Boom! A shot passes through the main topgallantsail of the Victory. The ship is under fire. Her guns cannot bear while she is head on. Straight at the floating half-moon of ships goes the Victory, leading her line, muffled in the choking smoke of the Bucentaure's guns. The sun is dimmed, but through the smoke-cloud prick diamond sparkles from the Admiral's stars as he walks up and down the quarter-deck.

Red glare of guns in the Admiral's eyes. Red stripe of marines drawn up on the poop. Eight are carried off by a single shot, and the red stripe liquefies, and seeps, lapping, down the gangway. Every stu'nsail boom is shot away. The blue of the sea has vanished; there is only the red of cannon, and the white twinkling sparks of the Admiral's stars.

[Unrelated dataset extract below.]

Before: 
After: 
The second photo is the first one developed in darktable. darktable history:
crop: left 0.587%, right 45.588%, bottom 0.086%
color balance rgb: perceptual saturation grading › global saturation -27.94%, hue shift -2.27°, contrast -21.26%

The bows of the Victory cross the wake of the Bucentaure, and one after another, as they bear, the double-shotted guns tear through the woodwork of the French ship. The Victory slips past like a shooting shuttle, and runs on board the Redoubtable, seventy-four, and their spars lock, with a shock which almost stops their headway.

It is a glorious Autumn day outside the puff-ball of smoke. A still, blue sea, unruffled, banded to silver by a clear sun.

Guns of the Victory, guns of the Redoubtable, exploding incessantly, making one long draw of sound. Rattling upon it, rain on a tin roof, the pop-pop of muskets from the mizzen-top of the Redoubtable. There are sharpshooters in the mizzen-top, aiming at the fog below. Suddenly, through it, spears the gleam of diamonds; it is the Admiral's stars, reflecting the flashes of the guns.

Red blood in a flood before his eyes. Red from horizon to zenith, crushing down like beaten metal. The Admiral falls to his knees, to his side, and lies there, and the crimson glare closes over him, a cupped inexorable end. "They have done for me at last, Hardy. My back-bone is shot through."

The blue thread is snapped and the bolt falls from the loom. Weave, shuttle of the red thread. Weave over and under yourself in a scarlet ecstasy. It is all red now he comes to die. Red, with the white sparkles of those cursed stars.

Carry him gently down, and let no man know that it is the Admiral who has fallen. He covers his face and his stars with his handkerchief. The white glitter is quenched; the white glitter of his life will shine no more. "Doctor, I am gone. I leave Lady Hamilton and my daughter Horatia as a legacy to my Country." Pathetic trust, thrusting aside knowledge. Flint, the men who sit in Parliament, flint which no knocking can spark to fire. But you still believe in men's goodness, knowing only your own heart. "Let my dear Lady Hamilton have my hair, and all other things belonging to me."

The red darkens, and is filled with tossing fires. He sees Vesuvius, and over it the single silver brilliance of a star.